The Perfect Fathers’ Day Gift ($11.7 Million In Untaxed Cash)
The academic job market may be difficult for newly minted PhDs looking for tenure-track jobs, but long-established academics seem to have no shortage of opportunities to enrich themselves by selling off their credibility from being associated with some of America’s most respected institutions of learning. The latest professor to become publicly outed as a member of the distinguished academic-to-shady-business-consulting pipeline is none other than Joseph Bankman, a longtime Stanford Law School Professor and the father of alleged crypto-criminal Sam Bankman-Fried.
It was revealed this week that Bankman received a “gift” from an FTX subsidiary totaling $11.7 million for his “philanthropic advice” to FTX. The $11.7 million in tax-free cash just so happens to be the maximum tax-free gift an individual can make in their lifetime, something that a tax law specialist like Mr. Bankman would be well aware of.

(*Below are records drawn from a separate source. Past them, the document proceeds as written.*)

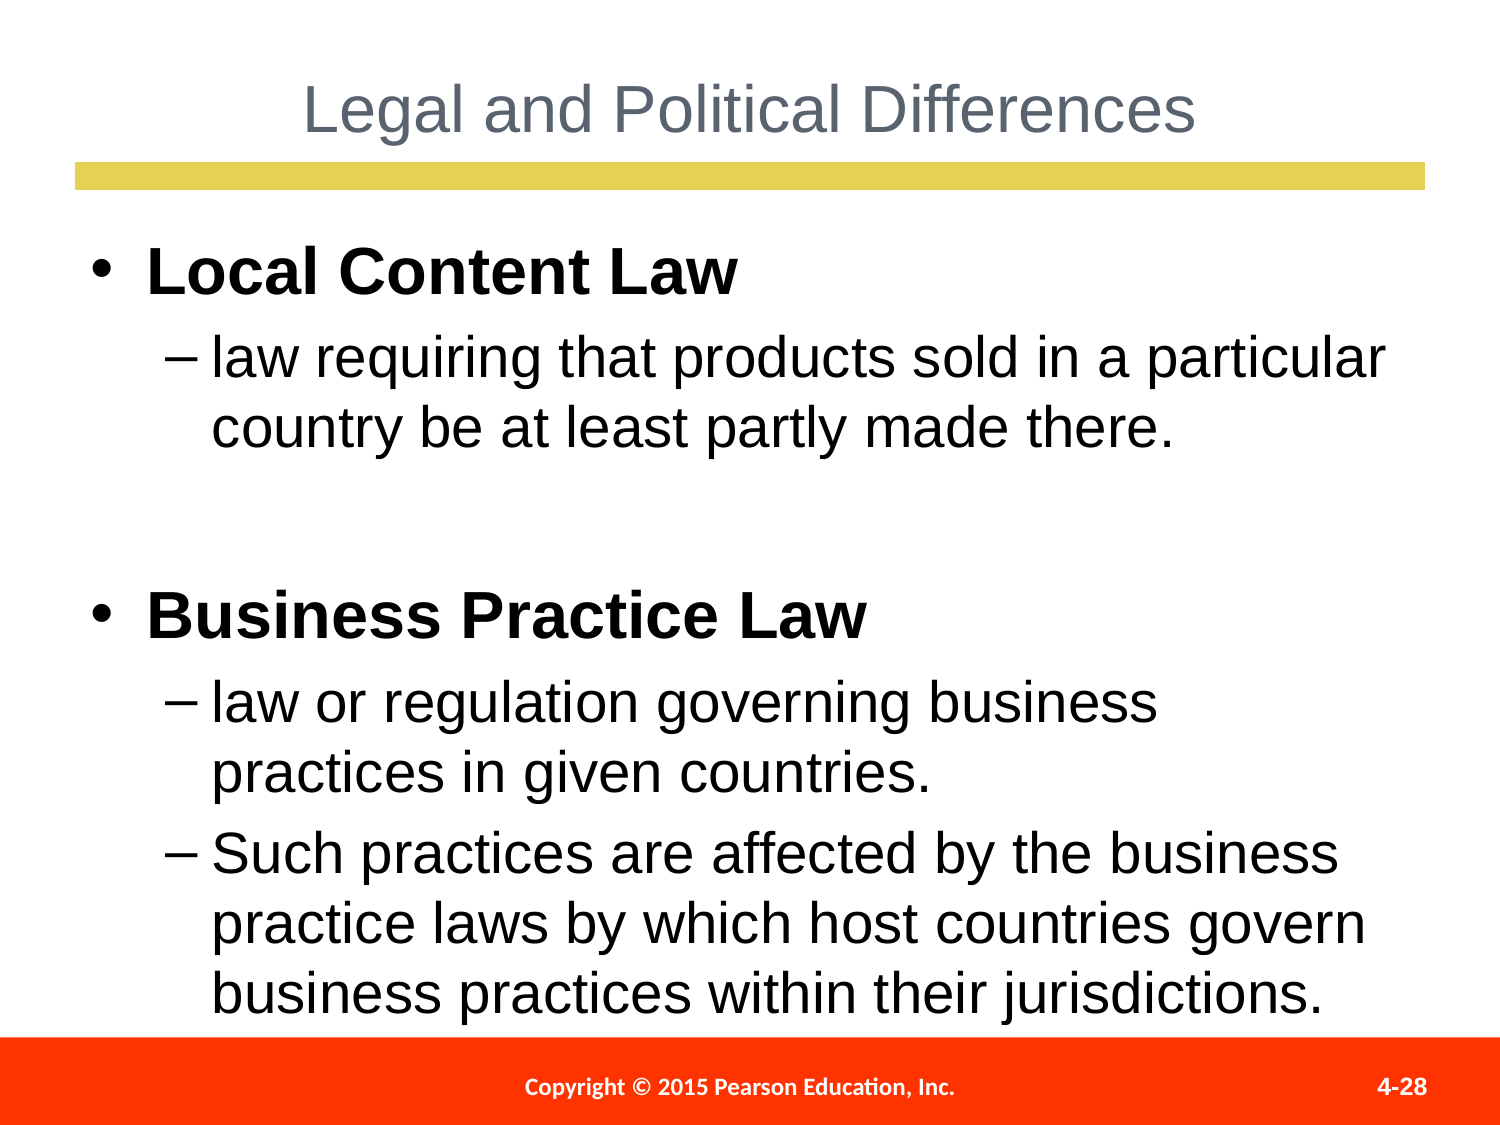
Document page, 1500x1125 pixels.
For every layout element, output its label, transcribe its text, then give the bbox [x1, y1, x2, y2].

title Legal and Political Differences [74, 12, 1426, 201]
list Local Content Law law requiring that products sold in a particular country be at least partly made there. Business Practice Law law or regulation governing business practices in given countries. Such practices are affected by the business practice laws by which host countries govern business practices within their jurisdictions. [74, 219, 1426, 1026]
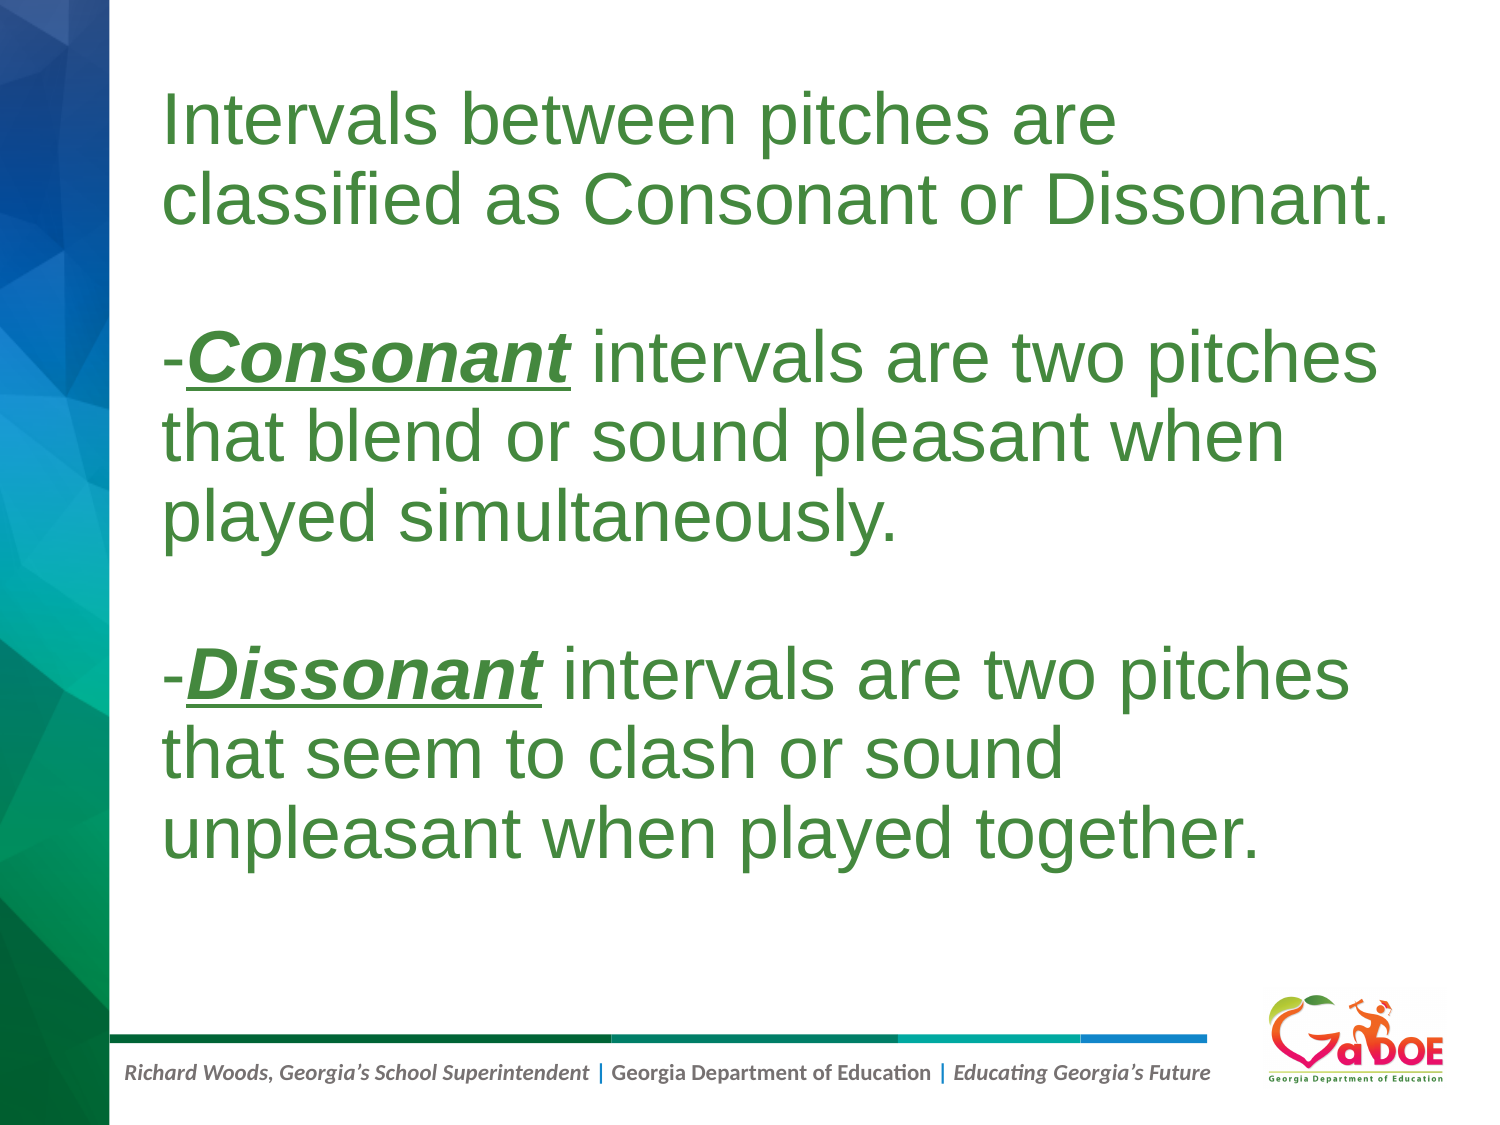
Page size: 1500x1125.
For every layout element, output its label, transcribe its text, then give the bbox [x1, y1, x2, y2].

This hefty sum appears to be in addition to the $16 million vacation home in the Bahamas that was purchased by FTX under the name of Joseph Bankman and his wife, Barbara Fried, a Professor Emeritus at Stanford Law School.
Though Bankman’s Stanford salary is not publicly available, there is no doubt that the multi-million dollar figure far outpaces his Stanford salary (for comparison, another Stanford Law Professor, Principal Deputy Assistant Attorney General Pamela Karlan disclosed she earned approximately $600,000 a year through her teaching position; Stanford salaries may vary, but Bankman’s academic pay is certainly in the hundreds of thousands, not the millions or tens of millions). The massive payday he received from his son’s crypto company admits Bankman into the club of professors who’ve made more money marketing their position as a respectable academic than from their ostensible job – teaching and academic research. These intellectuals- for-sale have successfully built a pipeline program from a pedigreed university professorship to a marketable veneer of respectability.
Stanford isn’t alone in this problem – schools across the country are plagued by it, but administrators have seen fit only to turn a blind eye and ignore it. It’s time they crack down on their faculty capitalizing on the respected name of their university to help legitimize sketchy companies. Unfortunately, it seems as though Joseph Bankman’s fall from grace will be treated as an unfortunate result of his son’s criminal actions rather than part of the academy’s larger issue with unchecked corporate influence.